[TASK INPUT Boundary: Start]

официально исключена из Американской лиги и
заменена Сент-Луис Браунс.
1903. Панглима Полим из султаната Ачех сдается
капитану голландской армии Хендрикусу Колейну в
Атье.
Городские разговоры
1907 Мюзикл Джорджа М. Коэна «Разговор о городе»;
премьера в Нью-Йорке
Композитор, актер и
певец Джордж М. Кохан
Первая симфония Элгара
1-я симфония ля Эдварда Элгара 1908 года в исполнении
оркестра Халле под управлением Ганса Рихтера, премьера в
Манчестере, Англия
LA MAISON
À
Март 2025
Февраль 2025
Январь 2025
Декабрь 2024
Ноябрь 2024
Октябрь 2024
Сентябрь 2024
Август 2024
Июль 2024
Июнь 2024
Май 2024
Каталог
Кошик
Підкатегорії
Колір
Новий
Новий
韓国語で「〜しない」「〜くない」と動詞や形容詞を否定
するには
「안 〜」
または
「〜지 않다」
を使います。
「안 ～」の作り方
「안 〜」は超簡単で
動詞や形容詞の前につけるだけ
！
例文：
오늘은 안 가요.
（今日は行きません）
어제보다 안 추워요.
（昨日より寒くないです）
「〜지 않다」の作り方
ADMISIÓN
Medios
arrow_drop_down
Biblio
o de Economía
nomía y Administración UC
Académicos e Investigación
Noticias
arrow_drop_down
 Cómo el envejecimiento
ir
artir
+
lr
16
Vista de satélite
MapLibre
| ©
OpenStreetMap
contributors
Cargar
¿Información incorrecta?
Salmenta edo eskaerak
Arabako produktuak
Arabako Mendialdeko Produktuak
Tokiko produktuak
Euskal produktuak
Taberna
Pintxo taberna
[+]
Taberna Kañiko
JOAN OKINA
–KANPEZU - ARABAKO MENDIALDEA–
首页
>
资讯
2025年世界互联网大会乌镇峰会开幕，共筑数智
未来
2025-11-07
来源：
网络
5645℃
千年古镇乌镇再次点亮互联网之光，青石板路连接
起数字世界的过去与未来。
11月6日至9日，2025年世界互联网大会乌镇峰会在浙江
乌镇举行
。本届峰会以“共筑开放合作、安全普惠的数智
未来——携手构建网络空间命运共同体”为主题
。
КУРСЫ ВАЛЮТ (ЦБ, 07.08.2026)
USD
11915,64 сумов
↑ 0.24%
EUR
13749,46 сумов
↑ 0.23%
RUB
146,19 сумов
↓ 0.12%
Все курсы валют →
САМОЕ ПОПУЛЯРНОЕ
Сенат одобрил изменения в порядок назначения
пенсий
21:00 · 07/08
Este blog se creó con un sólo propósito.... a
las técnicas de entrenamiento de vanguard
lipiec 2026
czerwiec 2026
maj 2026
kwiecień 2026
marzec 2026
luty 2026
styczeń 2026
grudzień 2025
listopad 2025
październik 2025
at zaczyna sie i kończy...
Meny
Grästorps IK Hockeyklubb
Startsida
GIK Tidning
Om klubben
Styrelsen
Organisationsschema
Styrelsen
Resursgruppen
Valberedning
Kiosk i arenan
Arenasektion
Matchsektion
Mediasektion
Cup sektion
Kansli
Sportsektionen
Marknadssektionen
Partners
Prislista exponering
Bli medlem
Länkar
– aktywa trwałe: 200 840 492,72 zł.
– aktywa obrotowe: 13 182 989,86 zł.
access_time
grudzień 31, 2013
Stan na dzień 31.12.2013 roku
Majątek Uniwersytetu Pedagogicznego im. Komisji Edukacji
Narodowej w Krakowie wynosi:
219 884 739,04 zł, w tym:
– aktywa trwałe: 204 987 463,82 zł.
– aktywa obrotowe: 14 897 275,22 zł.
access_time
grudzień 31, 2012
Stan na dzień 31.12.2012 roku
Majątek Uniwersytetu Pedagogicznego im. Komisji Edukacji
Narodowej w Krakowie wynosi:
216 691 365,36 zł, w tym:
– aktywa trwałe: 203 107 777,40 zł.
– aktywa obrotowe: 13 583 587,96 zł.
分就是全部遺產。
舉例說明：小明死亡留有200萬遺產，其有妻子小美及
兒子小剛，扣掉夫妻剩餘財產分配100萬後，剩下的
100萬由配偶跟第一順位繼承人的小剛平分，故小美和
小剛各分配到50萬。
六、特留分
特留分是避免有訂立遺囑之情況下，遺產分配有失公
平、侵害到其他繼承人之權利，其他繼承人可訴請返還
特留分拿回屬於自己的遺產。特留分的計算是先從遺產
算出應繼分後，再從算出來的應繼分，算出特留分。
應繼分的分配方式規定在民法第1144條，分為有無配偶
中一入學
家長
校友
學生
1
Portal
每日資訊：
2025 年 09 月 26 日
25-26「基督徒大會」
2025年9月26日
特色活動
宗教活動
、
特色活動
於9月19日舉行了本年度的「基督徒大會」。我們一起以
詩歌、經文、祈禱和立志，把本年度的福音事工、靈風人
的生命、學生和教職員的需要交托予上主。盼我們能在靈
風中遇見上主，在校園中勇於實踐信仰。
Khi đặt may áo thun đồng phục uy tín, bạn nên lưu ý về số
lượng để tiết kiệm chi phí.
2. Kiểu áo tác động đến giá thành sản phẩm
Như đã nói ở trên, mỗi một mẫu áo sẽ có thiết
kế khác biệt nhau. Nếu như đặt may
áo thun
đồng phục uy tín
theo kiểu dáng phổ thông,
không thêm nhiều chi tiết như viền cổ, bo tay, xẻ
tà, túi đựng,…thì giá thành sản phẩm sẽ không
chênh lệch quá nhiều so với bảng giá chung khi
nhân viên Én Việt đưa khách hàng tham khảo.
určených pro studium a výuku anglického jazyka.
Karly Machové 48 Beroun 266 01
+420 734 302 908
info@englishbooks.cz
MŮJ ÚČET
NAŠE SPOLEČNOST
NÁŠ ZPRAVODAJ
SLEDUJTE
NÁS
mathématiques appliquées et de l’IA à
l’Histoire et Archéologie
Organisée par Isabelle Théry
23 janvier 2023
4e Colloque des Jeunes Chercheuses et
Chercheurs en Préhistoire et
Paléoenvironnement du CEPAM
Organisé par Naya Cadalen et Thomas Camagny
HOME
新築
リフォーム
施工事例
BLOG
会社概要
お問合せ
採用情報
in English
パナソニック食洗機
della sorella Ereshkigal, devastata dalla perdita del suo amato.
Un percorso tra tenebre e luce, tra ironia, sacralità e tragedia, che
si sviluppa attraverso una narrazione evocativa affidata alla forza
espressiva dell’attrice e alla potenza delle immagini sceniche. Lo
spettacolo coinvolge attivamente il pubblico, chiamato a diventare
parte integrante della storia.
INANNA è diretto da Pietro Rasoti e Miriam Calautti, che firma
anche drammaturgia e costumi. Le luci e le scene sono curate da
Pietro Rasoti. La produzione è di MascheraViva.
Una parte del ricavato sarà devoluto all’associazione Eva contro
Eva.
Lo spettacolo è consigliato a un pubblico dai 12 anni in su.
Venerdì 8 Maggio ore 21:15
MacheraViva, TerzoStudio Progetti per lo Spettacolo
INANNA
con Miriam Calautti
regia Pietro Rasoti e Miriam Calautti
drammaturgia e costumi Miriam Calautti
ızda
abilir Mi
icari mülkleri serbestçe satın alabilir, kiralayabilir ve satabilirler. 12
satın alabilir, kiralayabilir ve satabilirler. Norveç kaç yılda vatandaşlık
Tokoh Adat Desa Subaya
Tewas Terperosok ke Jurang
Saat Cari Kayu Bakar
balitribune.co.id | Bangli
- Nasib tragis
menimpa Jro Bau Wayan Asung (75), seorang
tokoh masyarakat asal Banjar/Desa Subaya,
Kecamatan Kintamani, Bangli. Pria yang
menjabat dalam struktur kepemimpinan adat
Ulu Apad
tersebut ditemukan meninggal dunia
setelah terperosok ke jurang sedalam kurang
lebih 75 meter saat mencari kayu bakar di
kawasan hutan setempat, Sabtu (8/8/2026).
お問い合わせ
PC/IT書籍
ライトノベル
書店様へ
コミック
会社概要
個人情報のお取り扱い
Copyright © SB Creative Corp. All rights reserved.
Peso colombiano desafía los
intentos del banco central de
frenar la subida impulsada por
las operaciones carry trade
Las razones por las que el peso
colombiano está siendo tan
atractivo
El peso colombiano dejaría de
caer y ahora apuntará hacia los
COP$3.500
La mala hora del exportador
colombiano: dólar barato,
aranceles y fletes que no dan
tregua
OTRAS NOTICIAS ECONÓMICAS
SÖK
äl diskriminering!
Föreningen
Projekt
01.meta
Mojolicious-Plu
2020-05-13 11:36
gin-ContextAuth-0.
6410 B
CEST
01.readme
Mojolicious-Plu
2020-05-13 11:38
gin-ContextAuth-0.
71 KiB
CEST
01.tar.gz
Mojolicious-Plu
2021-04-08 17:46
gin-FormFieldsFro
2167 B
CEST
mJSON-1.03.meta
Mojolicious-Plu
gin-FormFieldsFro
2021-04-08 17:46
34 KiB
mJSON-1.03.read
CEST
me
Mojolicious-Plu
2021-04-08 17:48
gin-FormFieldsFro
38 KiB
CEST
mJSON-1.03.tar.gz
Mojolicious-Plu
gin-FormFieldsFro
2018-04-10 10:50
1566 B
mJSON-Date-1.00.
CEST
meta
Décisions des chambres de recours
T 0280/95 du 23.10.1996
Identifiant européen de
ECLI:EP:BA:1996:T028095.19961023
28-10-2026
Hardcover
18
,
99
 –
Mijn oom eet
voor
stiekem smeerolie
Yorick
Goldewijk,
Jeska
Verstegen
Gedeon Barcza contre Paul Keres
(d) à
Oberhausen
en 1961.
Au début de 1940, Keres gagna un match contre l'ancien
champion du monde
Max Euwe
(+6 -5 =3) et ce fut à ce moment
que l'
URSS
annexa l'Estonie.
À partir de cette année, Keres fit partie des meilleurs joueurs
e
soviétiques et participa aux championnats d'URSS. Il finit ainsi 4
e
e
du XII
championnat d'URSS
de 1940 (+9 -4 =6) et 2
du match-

[TASK INPUT Boundary: End]

Please print exactly what appears from the first line of the data through the line with "Первая симфония Элгара", including both of those lines and nothing past them.

### RESULT OF THIS TASK
официально исключена из Американской лиги и
заменена Сент-Луис Браунс.
1903. Панглима Полим из султаната Ачех сдается
капитану голландской армии Хендрикусу Колейну в
Атье.
Городские разговоры
1907 Мюзикл Джорджа М. Коэна «Разговор о городе»;
премьера в Нью-Йорке
Композитор, актер и
певец Джордж М. Кохан
Первая симфония Элгара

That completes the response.